New MCAT is Politicized, More Focused on ‘Attitudes’ than ‘Accumulation of Facts’

New MCAT is Politicized, More Focused on ‘Attitudes’ than ‘Accumulation of Facts’

All aspiring doctors must take the Medical College Admissions Test (MCAT) in order to be properly licensed.  In 2015, the Association of American Medical Colleges revised the test, for the first time in twenty-five years.  You can imagine that the world has changed in unthinkable ways since the test was originally designed, so people waited with bated breath to find out what the new test would be like.

The most notable change dealt with the length.  The exam now will last eight or more hours, as opposed to five. This, of course, caused a great deal of angst for the future doctors. However, what else has changed other than the fact that it will take a lot longer?  The Weekly Standard has the details of the test’s new ideological bent…  and how this might “fundamentally alter the way medical schools assess applicants.”  That doesn’t sound good.  Here are the details:

Dr. Darrell Kirch, president and CEO of the AAMC, expressed his vision in a candid 2011 speech at the University of California, Davis: “I am a man on a mission. I believe it is critical to our future to transform health care. I’m not talking about tweaking it. I’m not talking about some nuanced improvements here and there. I’m talking about true transformation.”
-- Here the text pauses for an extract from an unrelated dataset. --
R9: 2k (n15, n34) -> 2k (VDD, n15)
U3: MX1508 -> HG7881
I’m pretty thankful for the medical care we can receive in the United States.  I’m not sure a “total transformation” is what we need.  Here’s more about that transformation:

A series of new guidelines (some of which have yet to be implemented) called on medical school admissions teams to place less emphasis on applicants’ grades, changed the requirements for letters of recommendation, and altered the standardized application by requesting a great deal more information about students’ upbringing and life experiences. The AAMC is also planning to add “situational judgment tests”—carefully crafted interviews in which applicants will be presented with a variety of hypothetical scenarios involving ethical conflicts—to the current admissions requirements. Along with the new MCAT, these changes are part of Kirch’s plan to shift the focus of medical-school admissions toward a “new excellence,” a standard based less on test scores and more on “the attitudes, values, and experiences” of applicants.
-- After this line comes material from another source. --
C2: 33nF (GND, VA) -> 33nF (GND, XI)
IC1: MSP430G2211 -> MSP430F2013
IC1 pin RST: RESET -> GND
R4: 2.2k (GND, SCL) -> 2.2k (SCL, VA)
Kirch has said he wants to move medicine “away from the accumulation of facts” and toward “a new paradigm.” Again, what is this new paradigm?  What are the right “attitudes?”  The Weekly Standard describes Kirch’s liberal political beliefs:

Kirch often insists that social justice is the neglected core tenet of medical ethics; in a 2015 essay, he praised the White Coats for Black Lives movement, a medical-student organization inspired by Black Lives Matter, for “sparking dialogue rather than division” by “staging on-campus die-ins.” White Coats for Black Lives lobbies, among other things, for the creation of “national medical school curricular standards” that would mandate the teaching of “structural racism” and “unconscious racial bias” in medical schools.

I don’t know about you, but I’d rather had a doctor who made good grades than a doctor who has “the right attitudes.”  Especially when you begin to wonder who is actually going to be judging the right “attitudes.”